> [What the task asks]: Update the records from the first line through the line containing "country: Philippines" by changing "scientific name" to "taxon name" and leaving everything else unchanged. Return only those lines.

> [Stored data]:
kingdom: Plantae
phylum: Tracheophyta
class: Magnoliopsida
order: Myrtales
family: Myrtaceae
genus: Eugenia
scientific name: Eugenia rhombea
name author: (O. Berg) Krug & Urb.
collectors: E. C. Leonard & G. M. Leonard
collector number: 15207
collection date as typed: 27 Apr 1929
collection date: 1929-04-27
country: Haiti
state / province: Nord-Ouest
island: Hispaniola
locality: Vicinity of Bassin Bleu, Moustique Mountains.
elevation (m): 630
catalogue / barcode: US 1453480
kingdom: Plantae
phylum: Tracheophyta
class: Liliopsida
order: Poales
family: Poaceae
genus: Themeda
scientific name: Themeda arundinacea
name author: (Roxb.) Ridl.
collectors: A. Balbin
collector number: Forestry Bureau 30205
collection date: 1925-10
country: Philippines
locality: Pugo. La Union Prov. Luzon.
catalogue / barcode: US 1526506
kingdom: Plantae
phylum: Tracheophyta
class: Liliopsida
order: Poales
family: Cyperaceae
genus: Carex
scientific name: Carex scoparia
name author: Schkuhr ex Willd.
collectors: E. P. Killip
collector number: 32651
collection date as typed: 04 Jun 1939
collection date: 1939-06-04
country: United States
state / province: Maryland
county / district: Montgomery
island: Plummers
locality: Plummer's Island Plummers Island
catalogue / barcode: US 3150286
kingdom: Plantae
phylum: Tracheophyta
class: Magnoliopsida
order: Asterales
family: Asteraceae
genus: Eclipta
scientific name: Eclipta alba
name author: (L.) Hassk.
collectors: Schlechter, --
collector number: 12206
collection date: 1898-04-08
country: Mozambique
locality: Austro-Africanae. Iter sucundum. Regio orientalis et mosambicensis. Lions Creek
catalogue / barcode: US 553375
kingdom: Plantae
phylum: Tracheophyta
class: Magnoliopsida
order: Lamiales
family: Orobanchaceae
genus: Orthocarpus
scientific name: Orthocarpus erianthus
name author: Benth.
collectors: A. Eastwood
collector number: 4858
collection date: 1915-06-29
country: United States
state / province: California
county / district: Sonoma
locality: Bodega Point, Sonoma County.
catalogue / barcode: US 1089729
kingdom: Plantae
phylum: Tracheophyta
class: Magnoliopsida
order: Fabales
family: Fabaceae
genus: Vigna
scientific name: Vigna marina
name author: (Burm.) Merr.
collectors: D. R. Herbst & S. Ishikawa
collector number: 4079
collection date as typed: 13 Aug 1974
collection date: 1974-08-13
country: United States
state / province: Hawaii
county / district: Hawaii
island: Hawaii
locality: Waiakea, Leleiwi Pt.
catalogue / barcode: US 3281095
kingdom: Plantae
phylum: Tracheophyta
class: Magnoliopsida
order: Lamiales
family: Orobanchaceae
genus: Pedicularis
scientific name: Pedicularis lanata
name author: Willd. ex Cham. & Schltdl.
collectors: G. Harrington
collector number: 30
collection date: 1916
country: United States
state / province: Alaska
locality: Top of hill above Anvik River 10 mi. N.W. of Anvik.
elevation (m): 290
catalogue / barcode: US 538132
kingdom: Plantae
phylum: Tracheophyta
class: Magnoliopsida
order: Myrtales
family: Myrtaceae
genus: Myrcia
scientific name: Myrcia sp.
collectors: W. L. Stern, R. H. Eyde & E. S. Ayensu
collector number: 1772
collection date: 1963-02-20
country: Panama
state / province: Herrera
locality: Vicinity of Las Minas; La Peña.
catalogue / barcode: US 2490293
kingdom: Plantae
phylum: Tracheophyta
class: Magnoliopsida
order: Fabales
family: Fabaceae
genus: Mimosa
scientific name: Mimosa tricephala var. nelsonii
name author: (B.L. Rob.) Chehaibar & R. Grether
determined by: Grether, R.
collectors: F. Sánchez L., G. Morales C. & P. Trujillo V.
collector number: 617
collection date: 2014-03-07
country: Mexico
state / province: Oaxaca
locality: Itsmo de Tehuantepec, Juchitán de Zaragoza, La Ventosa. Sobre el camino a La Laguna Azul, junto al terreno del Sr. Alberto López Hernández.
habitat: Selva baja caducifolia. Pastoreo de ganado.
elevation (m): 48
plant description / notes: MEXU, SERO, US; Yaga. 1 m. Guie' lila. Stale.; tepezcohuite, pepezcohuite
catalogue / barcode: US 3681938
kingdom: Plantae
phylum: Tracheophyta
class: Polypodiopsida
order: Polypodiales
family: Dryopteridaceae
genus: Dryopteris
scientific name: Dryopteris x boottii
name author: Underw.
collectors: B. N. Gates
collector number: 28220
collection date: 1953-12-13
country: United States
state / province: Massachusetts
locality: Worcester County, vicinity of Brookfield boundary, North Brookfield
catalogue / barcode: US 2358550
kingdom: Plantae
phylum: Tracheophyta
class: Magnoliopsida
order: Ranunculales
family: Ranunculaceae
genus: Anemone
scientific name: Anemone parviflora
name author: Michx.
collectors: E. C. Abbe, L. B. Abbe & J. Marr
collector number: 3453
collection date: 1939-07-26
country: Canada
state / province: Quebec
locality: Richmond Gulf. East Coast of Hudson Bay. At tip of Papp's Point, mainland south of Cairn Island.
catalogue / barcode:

> [Task solution]:
kingdom: Plantae
phylum: Tracheophyta
class: Magnoliopsida
order: Myrtales
family: Myrtaceae
genus: Eugenia
taxon name: Eugenia rhombea
name author: (O. Berg) Krug & Urb.
collectors: E. C. Leonard & G. M. Leonard
collector number: 15207
collection date as typed: 27 Apr 1929
collection date: 1929-04-27
country: Haiti
state / province: Nord-Ouest
island: Hispaniola
locality: Vicinity of Bassin Bleu, Moustique Mountains.
elevation (m): 630
catalogue / barcode: US 1453480
kingdom: Plantae
phylum: Tracheophyta
class: Liliopsida
order: Poales
family: Poaceae
genus: Themeda
taxon name: Themeda arundinacea
name author: (Roxb.) Ridl.
collectors: A. Balbin
collector number: Forestry Bureau 30205
collection date: 1925-10
country: Philippines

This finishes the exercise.